Nicaragua se encuentra sumergida en una crisis institucional por la pugna que mantienen el oficialismo y la oposición desde que en enero pasado el presidente Daniel Ortega aprobara un decreto para prorrogar el mandato de funcionarios de varios poderes del Estado, a pesar de que la competencia para ello corresponde al Parlamento. Esto ha generado desde el jueves pasado, graves disturbios que aun continúan en este país centro americano.
Estados Unidos expresó este viernes su preocupación porque los disturbios en Nicaragua puedan impedir el proceso democrático político, socave los derechos humanos y erosione el estado de derecho y dijo que apoyaría una mediación de la OEA.
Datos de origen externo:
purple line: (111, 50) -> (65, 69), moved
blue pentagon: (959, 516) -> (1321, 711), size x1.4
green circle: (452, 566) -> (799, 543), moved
El hostigamiento y la interrupción de la actividad de la Asamblea Nacional -sitiada durante dos días por simpatizantes del presidente de Nicaragua, Daniel Ortega- y del trabajo los legisladores ha generado enfrentamientos entre seguidores del presidente y la oposición.
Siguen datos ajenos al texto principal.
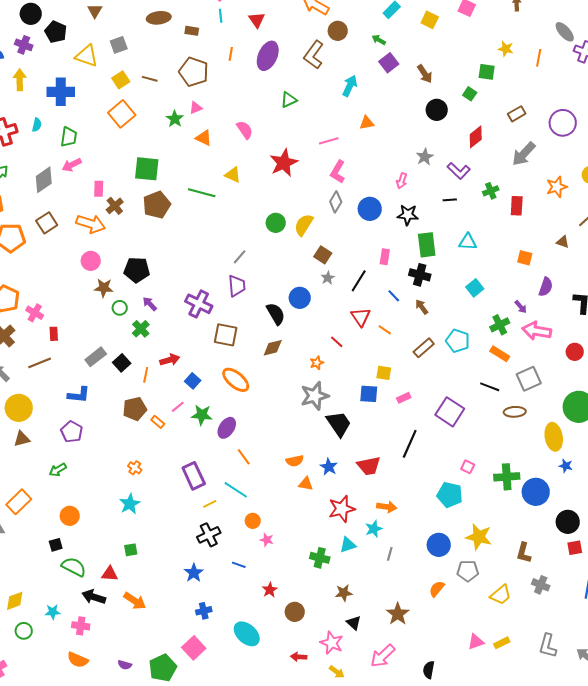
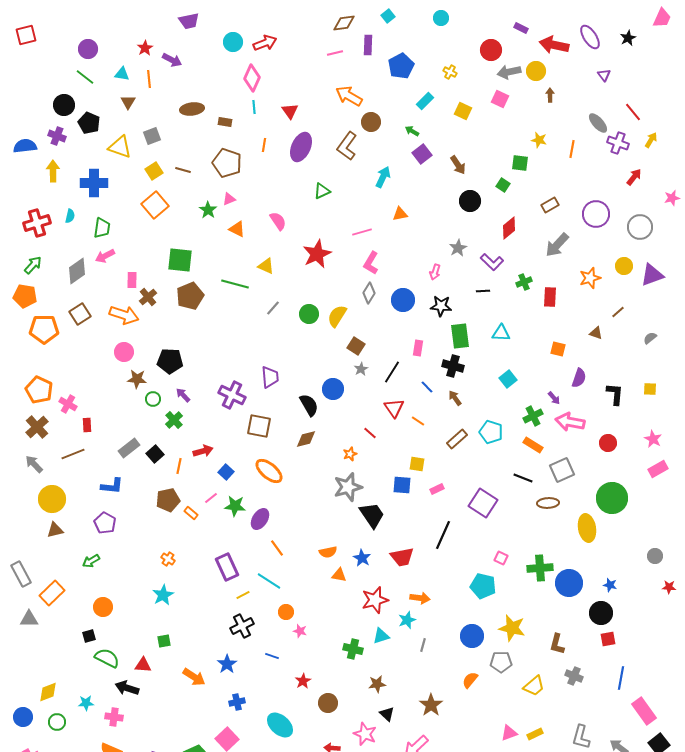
gray line: (240, 257) -> (273, 308), moved
blue star: (566, 466) -> (610, 585), moved
orange arrow: (135, 601) -> (194, 677), moved

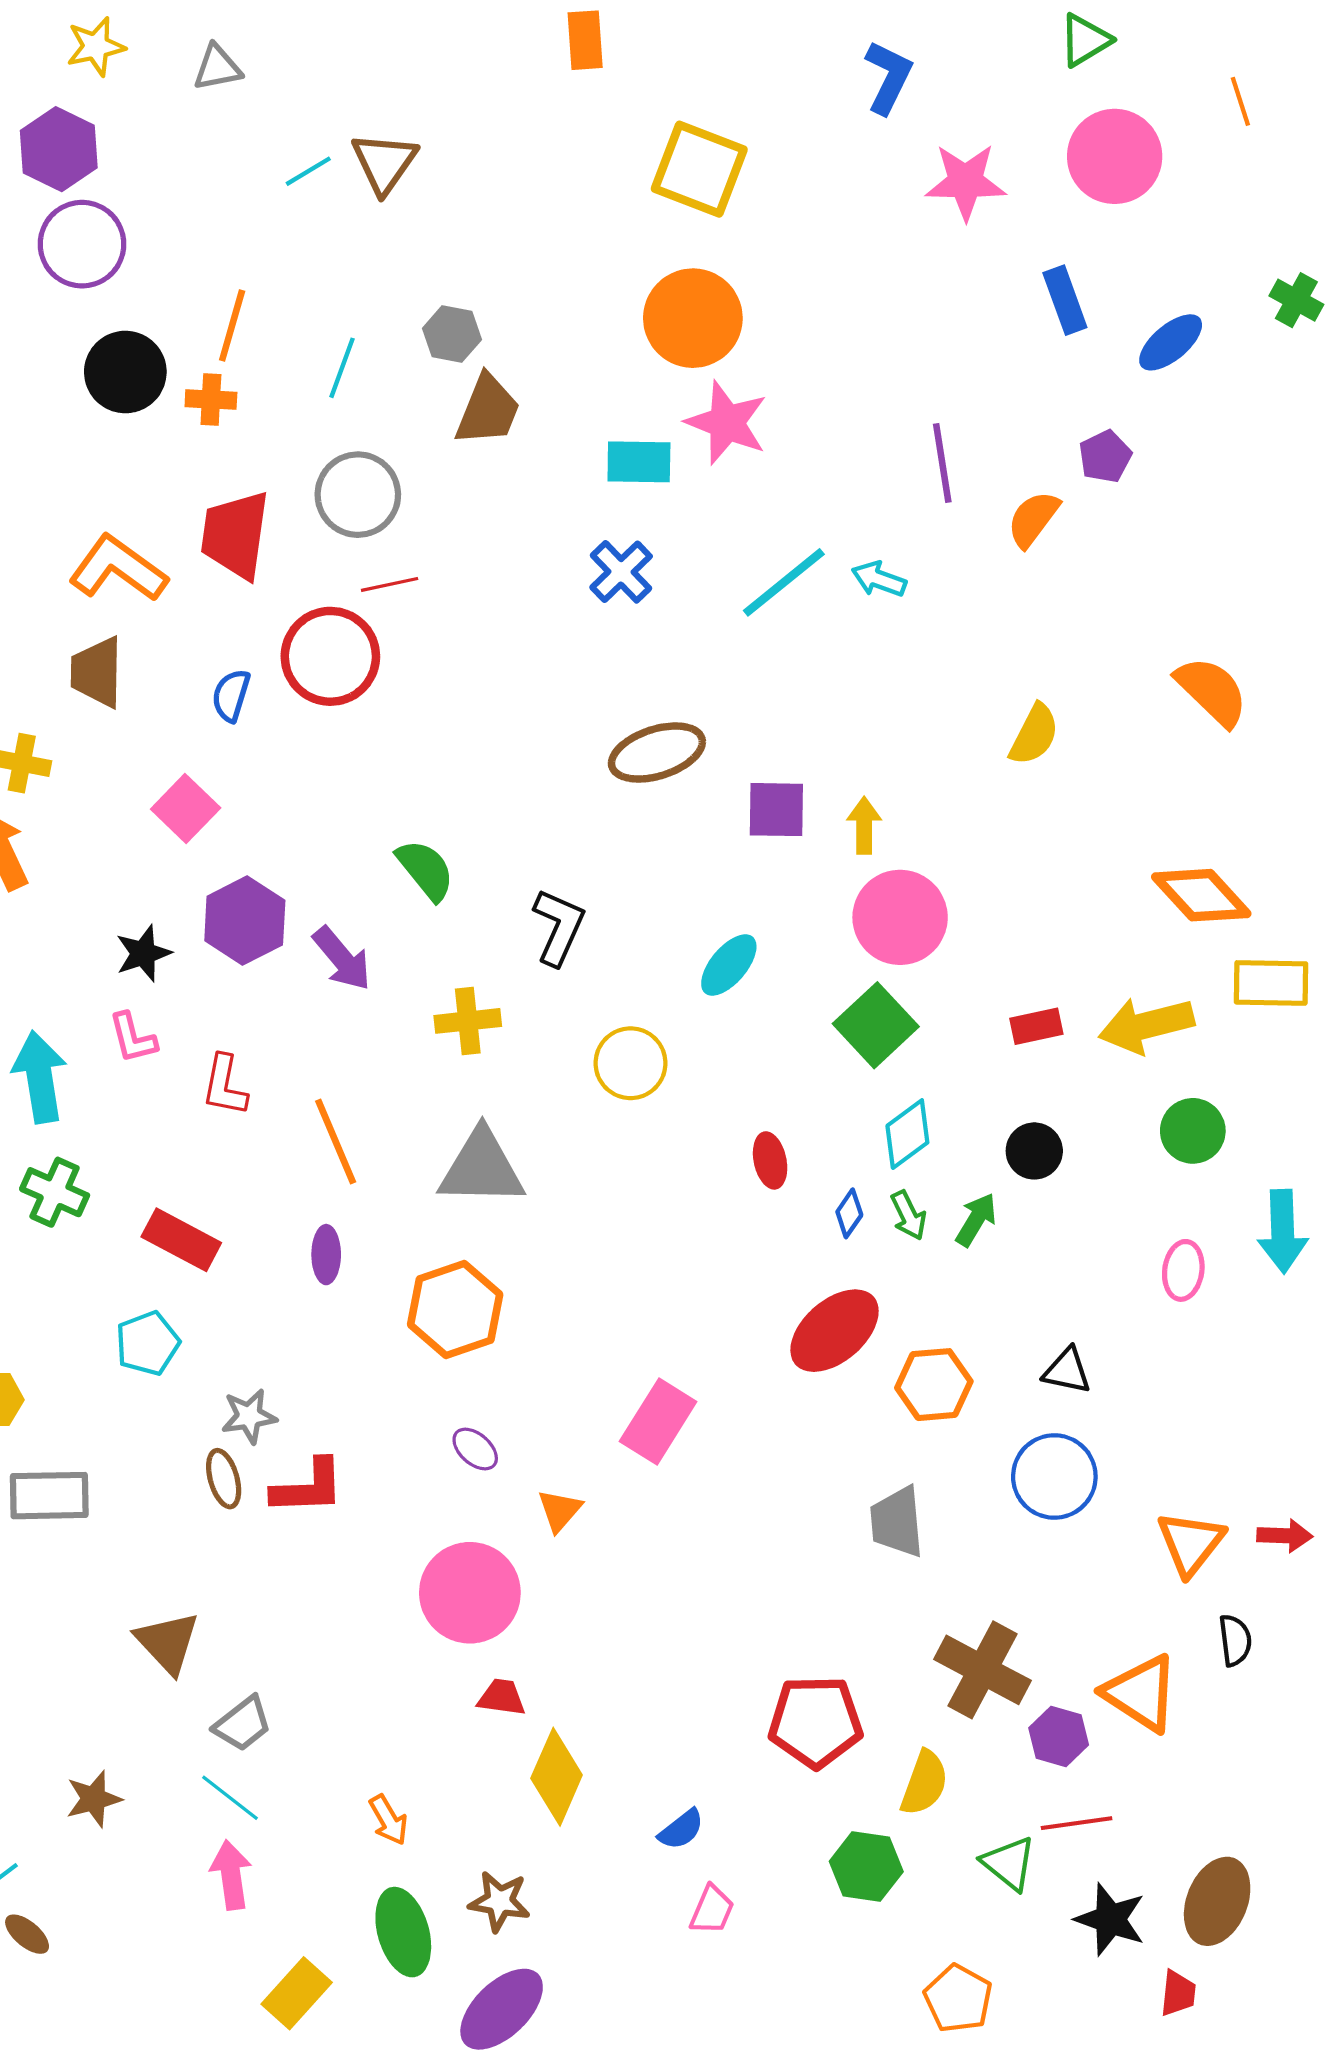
El gobierno de los Estados Unidos, el secretario general de la Organización de Estados Americanos (OEA) José Miguel Insulza, el presidente de la Conferencia Episcopal de Nicaragua y arzobispo de Managua, monseñor Leopoldo Brenes, y la comunidad de empresarios han manifestado su preocupación por la crisis política que atraviesa el país.
Insulza expresó el miércoles su “profunda preocupación” por los incidentes violentos ocurridos en el Parlamento de Nicaragua y defendió “la necesidad de preservar la institucionalidad y de respetar a las distintas autoridades constituidas”, a lo que el presidente Ortega le pidió a Insulza no inmiscuirse en los asuntos internos del país.
Hoy Managua amaneció militarizado y la tensión se mantiene en medio de una calma relativa en las calles.